Benign familial infantile epilepsy (BFIE) has been recognized for some time as infantile seizures, without fever, that run in families but the cause has thus far eluded researchers. However clinical researchers at the University of Melbourne and Florey Neurosciences Institute and molecular geneticists at the University of South Australia have discovered a gene.
There are no any disease that are associated with Epilepsy. Seizures is a disorder that is caused by overexcited nerve cells that is found in the brain that may cause abnormally. Researcher are of the view that in many instances the cause of the Seizure isn’t known. Some causes of Seizure include Head injury, Dementia, meningitis, Genes, Injury to the brain before birth, stroke, Tumors, Infections, Toxic causes, heart atteck, and some other medical condition.
And It Gets Even Better…
Seizure is classified in two parts that is Partial seizures and Generalized seizures. Partial seizures may include the portion of brain and it further divided into Simple partial seizures, its symptoms may include involuntary twitching of muscles, vision problem, experiencing unusual taste and smell. Complex partial seizures is also catageized under Partial seizures, its symptoms are same as of the Simple partial seizures. Another category of seizure is Generalized seizures, it involve much more some of the brain. They can be Absence seizures, Myoclonic seizures and Tonic-clonic seizures.

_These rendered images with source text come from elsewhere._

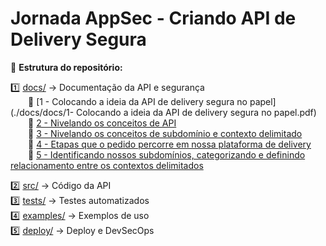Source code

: # Jornada AppSec - Criando API de Delivery Segura

📂 **Estrutura do repositório:**

1️⃣ [docs/](./docs) → Documentação da API e segurança  
  📄 [1 - Colocando a ideia da API de delivery segura no papel](./docs/docs/1- Colocando a ideia da API de delivery segura no papel.pdf)  
  📄 [2 - Nivelando os conceitos de API](./docs/2-nivelando-os-conceitos-de-api.pdf)  
  📄 [3 - Nivelando os conceitos de subdomínio e contexto delimitado](./docs/3-nivelando-os-conceitos-de-subdominio-e-contexto-delimitado.pdf)  
  📄 [4 - Etapas que o pedido percorre em nossa plataforma de delivery](./docs/4-etapas-que-o-pedido-percorre-em-nossa-plataforma-de-delivery.pdf)  
  📄 [5 - Identificando nossos subdomínios, categorizando e definindo relacionamento entre os contextos delimitados](./docs/5-identificando-nossos-subdominios-categorizando-e-definindo-relacionamento-entre-os-contextos-delimitados.pdf)  

2️⃣ [src/](./src) → Código da API  
3️⃣ [tests/](./tests) → Testes automatizados  
4️⃣ [examples/](./examples) → Exemplos de uso  
5️⃣ [deploy/](./deploy) → Deploy e DevSecOps
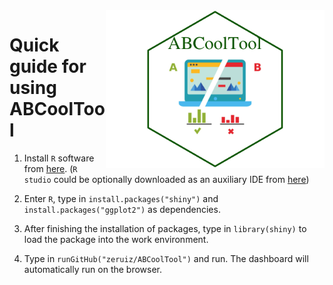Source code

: <img src="ablogo.png" width="350" align="right" />

# Quick guide for using ABCoolTool

1. Install `R` software from [here](https://cran.r-project.org/). (`R studio` could be optionally downloaded as an auxiliary IDE from [here](https://rstudio.com/products/rstudio/download/))

2. Enter `R`, type in `install.packages("shiny")` and `install.packages("ggplot2")` as dependencies.

3. After finishing the installation of packages, type in `library(shiny)` to load the package into the work environment.

4. Type in `runGitHub("zeruiz/ABCoolTool")` and run. The dashboard will automatically run on the browser.
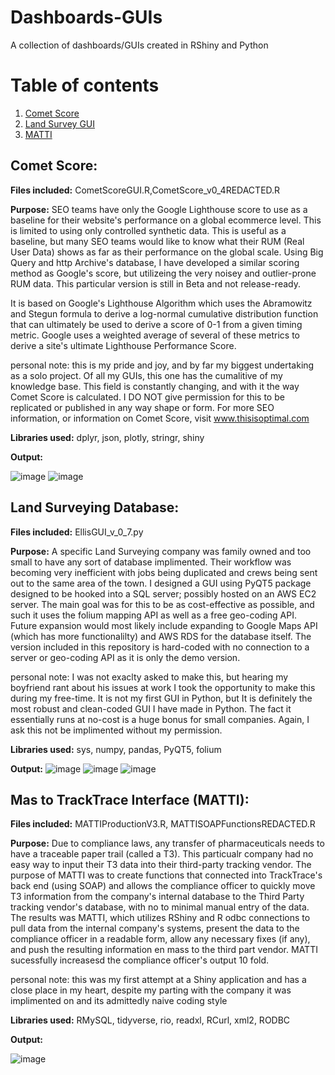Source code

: # Dashboards-GUIs
A collection of dashboards/GUIs created in RShiny and Python


# Table of contents
1. [Comet Score](#cometScore)
2. [Land Survey GUI](#ellisGUI)
4. [MATTI](#matti)



## **Comet Score:**<a name="cometScore"></a>

**Files included:** CometScoreGUI.R,CometScore_v0_4REDACTED.R

**Purpose:** SEO teams have only the Google Lighthouse score to use as a baseline for their website's performance on a global ecommerce level. This is limited to using only controlled synthetic data. This is useful as a baseline, but many SEO teams would like to know what their RUM (Real User Data) shows as far as their performance on the global scale. Using Big Query and http Archive's database, I have developed a similar scoring method as Google's score, but utilizeing the very noisey and outlier-prone RUM data. This particular version is still in Beta and not release-ready.

It is based on Google's Lighthouse Algorithm which uses the Abramowitz and Stegun formula to derive a log-normal cumulative distribution function that can ultimately be used to derive a score of 0-1 from a given timing metric. Google uses a weighted average of several of these metrics to derive a site's ultimate Lighthouse Performance Score.

personal note: this is my pride and joy, and by far my biggest undertaking as a solo project. Of all my GUIs, this one has the cumalitive of my knowledge base. This field is constantly changing, and with it the way Comet Score is calculated. I DO NOT give permission for this to be replicated or published in any way shape or form. For more SEO information, or information on Comet Score, visit www.thisisoptimal.com


**Libraries used:** dplyr, json, plotly, stringr, shiny

**Output:**

![image](https://github.com/PlaidDragon/Dashboards-GUIs/assets/135033377/0bf2a43f-0d05-455d-834a-1b300597116b)
![image](https://github.com/PlaidDragon/Dashboards-GUIs/assets/135033377/1fa0e109-9b84-48fc-8b58-fefe29eab06a)


## **Land Surveying Database:**<a name="ellisGUI"></a>

**Files included:** EllisGUI_v_0_7.py

**Purpose:** A specific Land Surveying company was family owned and too small to have any sort of database implimented. Their workflow was becoming very inefficient with jobs being duplicated and crews being sent out to the same area of the town. I designed a GUI using PyQT5 package designed to be hooked into a SQL server; possibly hosted on an AWS EC2 server. The main goal was for this to be as cost-effective as possible, and such it uses the folium mapping API as well as a free geo-coding API. Future expansion would most likely include expanding to Google Maps API (which has more functionalilty) and AWS RDS for the database itself. The version included in this repository is hard-coded with no connection to a server or geo-coding API as it is only the demo version.


personal note: I was not exaclty asked to make this, but hearing my boyfriend rant about his issues at work I took the opportunity to make this during my free-time. It is not my first GUI in Python, but It is definitely the most robust and clean-coded GUI I have made in Python. The fact it essentially runs at no-cost is a huge bonus for small companies. Again, I ask this not be implimented without my permission.


**Libraries used:** sys, numpy, pandas, PyQT5, folium

**Output:**
![image](https://github.com/PlaidDragon/Dashboards-GUIs/assets/135033377/ffc29772-0ae4-4aad-be0f-d1870514fb87)
![image](https://github.com/PlaidDragon/Dashboards-GUIs/assets/135033377/835195b8-3b7b-42cf-864d-77838608e5c8)
![image](https://github.com/PlaidDragon/Dashboards-GUIs/assets/135033377/11c41bd9-fd69-48d8-8a1b-fe6c51d218cf)





## **Mas to TrackTrace Interface (MATTI):**<a name="matti"></a>

**Files included:** MATTIProductionV3.R, MATTISOAPFunctionsREDACTED.R

**Purpose:** Due to compliance laws, any transfer of pharmaceuticals needs to have a traceable paper trail (called a T3). This particualr company had no easy way to input their T3 data into their third-party tracking vendor. The purpose of MATTI was to create functions that connected into TrackTrace's back end (using SOAP) and allows the compliance officer to quickly move T3 information from the company's internal database to the Third Party tracking vendor's database, with no to minimal manual entry of the data. The results was MATTI, which utilizes RShiny and R odbc connections to pull data from the internal company's systems, present the data to the compliance officer in a readable form, allow any necessary fixes (if any), and push the resulting information en mass to the third part vendor. MATTI sucessfully increasesd the compliance officer's output 10 fold.

personal note: this was my first attempt at a Shiny application and has a close place in my heart, despite my parting with the company it was implimented on and its admittedly naive coding style


**Libraries used:** RMySQL, tidyverse, rio, readxl, RCurl, xml2, RODBC

**Output:**

![image](https://github.com/PlaidDragon/Dashboards-GUIs/assets/135033377/4be69b6f-9a71-4dd6-8a8b-c8666e919535)
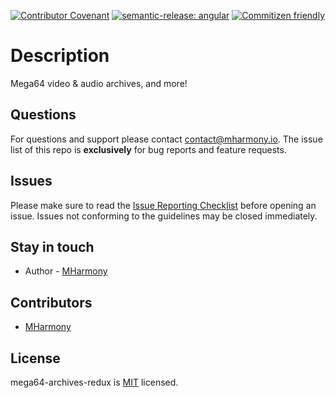 [![Contributor Covenant](https://img.shields.io/badge/Contributor%20Covenant-2.1-4baaaa.svg)](CODE_OF_CONDUCT.md)
[![semantic-release: angular](https://img.shields.io/badge/semantic--release-angular-e10079?logo=semantic-release)](https://github.com/semantic-release/semantic-release)
[![Commitizen friendly](https://img.shields.io/badge/commitizen-friendly-brightgreen.svg)](http://commitizen.github.io/cz-cli/)

# Description

Mega64 video & audio archives, and more!

## Questions

For questions and support please contact [contact@mharmony.io](mailto:contact@mharmony.io). The issue list of this repo is **exclusively** for bug reports and feature requests.

## Issues

Please make sure to read the [Issue Reporting Checklist](https://github.com/MHarmony/mega64-archives-redux/blob/main/CONTRIBUTING.md#-submitting-an-issue) before opening an issue. Issues not conforming to the guidelines may be closed immediately.

## Stay in touch

- Author - [MHarmony](https://github.com/MHarmony)

## Contributors

- [MHarmony](https://github.com/MHarmony)

## License

mega64-archives-redux is [MIT](LICENSE.md) licensed.
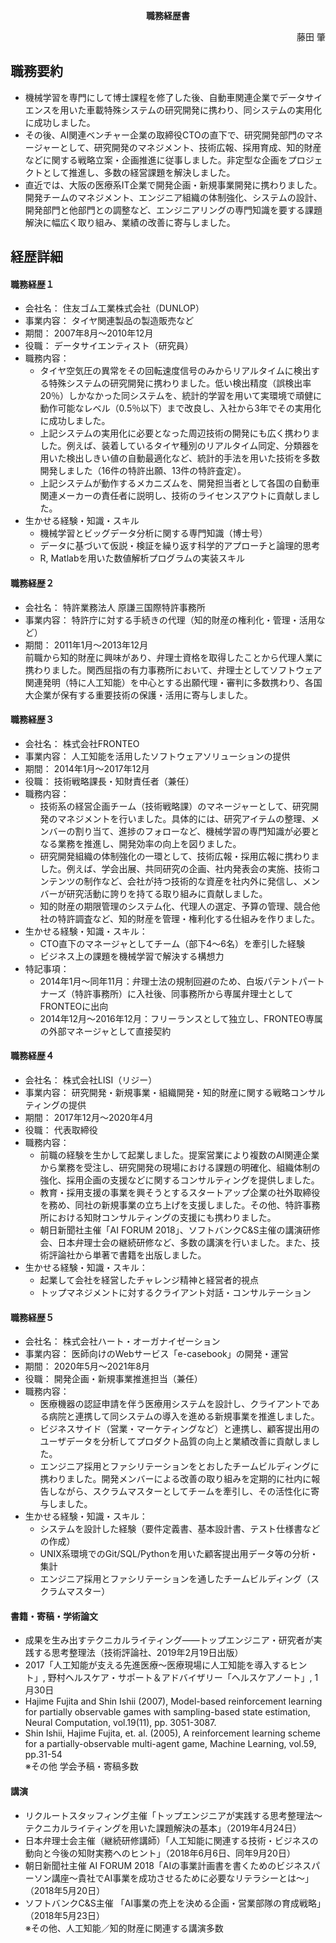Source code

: <p align="center">
    <b>職務経歴書</b><br>
</p>
<p align="right">
    藤田 肇
</p>

## 職務要約

- 機械学習を専門にして博士課程を修了した後、自動車関連企業でデータサイエンスを用いた車載特殊システムの研究開発に携わり、同システムの実用化に成功しました。
- その後、AI関連ベンチャー企業の取締役CTOの直下で、研究開発部門のマネージャーとして、研究開発のマネジメント、技術広報、採用育成、知的財産などに関する戦略立案・企画推進に従事しました。非定型な企画をプロジェクトとして推進し、多数の経営課題を解決しました。
- 直近では、大阪の医療系IT企業で開発企画・新規事業開発に携わりました。開発チームのマネジメント、エンジニア組織の体制強化、システムの設計、開発部門と他部門との調整など、エンジニアリングの専門知識を要する課題解決に幅広く取り組み、業績の改善に寄与しました。

## 経歴詳細

#### 職務経歴１
- 会社名： 住友ゴム工業株式会社（DUNLOP）
- 事業内容： タイヤ関連製品の製造販売など
- 期間： 2007年8月～2010年12月
- 役職： データサイエンティスト（研究員）
- 職務内容：
  - タイヤ空気圧の異常をその回転速度信号のみからリアルタイムに検出する特殊システムの研究開発に携わりました。低い検出精度（誤検出率20％）しかなかった同システムを、統計的学習を用いて実環境で頑健に動作可能なレベル（0.5％以下）まで改良し、入社から3年でその実用化に成功しました。
  - 上記システムの実用化に必要となった周辺技術の開発にも広く携わりました。例えば、装着しているタイヤ種別のリアルタイム同定、分類器を用いた検出しきい値の自動最適化など、統計的手法を用いた技術を多数開発しました（16件の特許出願、13件の特許査定）。
  - 上記システムが動作するメカニズムを、開発担当者として各国の自動車関連メーカーの責任者に説明し、技術のライセンスアウトに貢献しました。
- 生かせる経験・知識・スキル
  - 機械学習とビッグデータ分析に関する専門知識（博士号）
  - データに基づいて仮説・検証を繰り返す科学的アプローチと論理的思考
  - R, Matlabを用いた数値解析プログラムの実装スキル

#### 職務経歴２
- 会社名： 特許業務法人 原謙三国際特許事務所
- 事業内容： 特許庁に対する手続きの代理（知的財産の権利化・管理・活用など）
- 期間： 2011年1月～2013年12月<br>
前職から知的財産に興味があり、弁理士資格を取得したことから代理人業に携わりました。関西屈指の有力事務所において、弁理士としてソフトウェア関連発明（特に人工知能）を中心とする出願代理・審判に多数携わり、各国大企業が保有する重要技術の保護・活用に寄与しました。

#### 職務経歴３
- 会社名： 株式会社FRONTEO
- 事業内容： 人工知能を活用したソフトウェアソリューションの提供
- 期間： 2014年1月～2017年12月
- 役職： 技術戦略課長・知財責任者（兼任）
- 職務内容：
  - 技術系の経営企画チーム（技術戦略課）のマネージャーとして、研究開発のマネジメントを行いました。具体的には、研究アイテムの整理、メンバーの割り当て、進捗のフォローなど、機械学習の専門知識が必要となる業務を推進し、開発効率の向上を図りました。
  - 研究開発組織の体制強化の一環として、技術広報・採用広報に携わりました。例えば、学会出展、共同研究の企画、社内発表会の実施、技術コンテンツの制作など、会社が持つ技術的な資産を社内外に発信し、メンバーが研究活動に誇りを持てる取り組みに貢献しました。
  - 知的財産の期限管理のシステム化、代理人の選定、予算の管理、競合他社の特許調査など、知的財産を管理・権利化する仕組みを作りました。
- 生かせる経験・知識・スキル：
  - CTO直下のマネージャとしてチーム（部下4～6名）を牽引した経験
  - ビジネス上の課題を機械学習で解決する構想力
- 特記事項：
  - 2014年1月～同年11月：弁理士法の規制回避のため、白坂パテントパートナーズ（特許事務所）に入社後、同事務所から専属弁理士としてFRONTEOに出向
  - 2014年12月～2016年12月：フリーランスとして独立し、FRONTEO専属の外部マネージャとして直接契約
  
#### 職務経歴４
- 会社名： 株式会社LISI（リジー）
- 事業内容： 研究開発・新規事業・組織開発・知的財産に関する戦略コンサルティングの提供
- 期間： 2017年12月～2020年4月
- 役職： 代表取締役
- 職務内容：
  - 前職の経験を生かして起業しました。提案営業により複数のAI関連企業から業務を受注し、研究開発の現場における課題の明確化、組織体制の強化、採用企画の支援などに関するコンサルティングを提供しました。
  - 教育・採用支援の事業を興そうとするスタートアップ企業の社外取締役を務め、同社の新規事業の立ち上げを支援しました。その他、特許事務所における知財コンサルティングの支援にも携わりました。
  - 朝日新聞社主催「AI FORUM 2018」、ソフトバンクC&S主催の講演研修会、日本弁理士会の継続研修など、多数の講演を行いました。また、技術評論社から単著で書籍を出版しました。
- 生かせる経験・知識・スキル：
  - 起業して会社を経営したチャレンジ精神と経営者的視点
  - トップマネジメントに対するクライアント対話・コンサルテーション
  
#### 職務経歴５
- 会社名： 株式会社ハート・オーガナイゼーション
- 事業内容： 医師向けのWebサービス「e-casebook」の開発・運営
- 期間： 2020年5月～2021年8月
- 役職： 開発企画・新規事業推進担当（兼任）
- 職務内容：
  - 医療機器の認証申請を伴う医療用システムを設計し、クライアントである病院と連携して同システムの導入を進める新規事業を推進しました。
  - ビジネスサイド（営業・マーケティングなど）と連携し、顧客提出用のユーザデータを分析してプロダクト品質の向上と業績改善に貢献しました。
  - エンジニア採用とファシリテーションをとおしたチームビルディングに携わりました。開発メンバーによる改善の取り組みを定期的に社内に報告しながら、スクラムマスターとしてチームを牽引し、その活性化に寄与しました。
- 生かせる経験・知識・スキル：
  - システムを設計した経験（要件定義書、基本設計書、テスト仕様書などの作成）
  - UNIX系環境でのGit/SQL/Pythonを用いた顧客提出用データ等の分析・集計
  - エンジニア採用とファシリテーションを通したチームビルディング（スクラムマスター）
  
#### 書籍・寄稿・学術論文
- 成果を生み出すテクニカルライティング——トップエンジニア・研究者が実践する思考整理法（技術評論社、2019年2月19日出版）
- 2017「人工知能が支える先進医療～医療現場に人工知能を導入するヒント」, 野村ヘルスケア・サポート＆アドバイザリー「ヘルスケアノート」, 1月30日
- Hajime Fujita and Shin Ishii (2007), Model-based reinforcement learning for partially observable games with sampling-based state estimation, Neural Computation, vol.19(11), pp. 3051-3087.
- Shin Ishii, Hajime Fujita, et. al. (2005), A reinforcement learning scheme for a partially-observable multi-agent game, Machine Learning, vol.59, pp.31-54<br>
※その他 学会予稿・寄稿多数

#### 講演
- リクルートスタッフィング主催「トップエンジニアが実践する思考整理法～テクニカルライティングを用いた課題解決の基本」（2019年4月24日）
- 日本弁理士会主催（継続研修講師）「人工知能に関連する技術・ビジネスの動向と今後の知財実務へのヒント」（2018年6月6日、同年9月20日）
- 朝日新聞社主催 AI FORUM 2018「AIの事業計画書を書くためのビジネスパーソン講座～貴社でAI事業を成功させるために必要なリテラシーとは～」（2018年5月20日）
- ソフトバンクC&S主催 「AI事業の売上を決める企画・営業部隊の育成戦略」（2018年5月23日）<br>
※その他、人工知能／知的財産に関連する講演多数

BFIE is a disorder which place turkey in previously healthy infants who’re developing normally. Seizures commence when a baby is about six months old and stop by the minimum age of two years. BFIE is a rare form of epilepsy with the Australian researchers having studied about 40 families from all over the world. Some of the children with this gene abnormality develop an unusual movement disorder later in childhood or adolescence called Paroxysmal Kinesigenic Choreoathetosis (PKC).
Benign familial infantile epilepsy (BFIE) is a self-limited seizure disorder of infancy with autosomal dominant inheritance. We have identified heterozygous mutations in PRRT2. This encodes Proline Rich Transmembrane protein 2, in fourteen of seventeen families (82%) with BFIE, indicating that PRRT2 mutations are the most common cause of this disorder. We also report PRRT2 mutations in five of six (83%) families with Infantile Convulsions and Choreoathetosis (ICCA) syndrome, a familial syndrome in which infantile seizures and an adolescent onset movement disorder, paroxysmal kinesigenic choreoathetosis (PKC), co-occur. These findings show that mutations in PRRT2 causes both epilepsy and a movement disorder. Furthermore, PRRT2 mutations elicit pleiotropy both in terms of age of expression (infantile versus later childhood) and in anatomical substrate (cortex versus basal ganglia).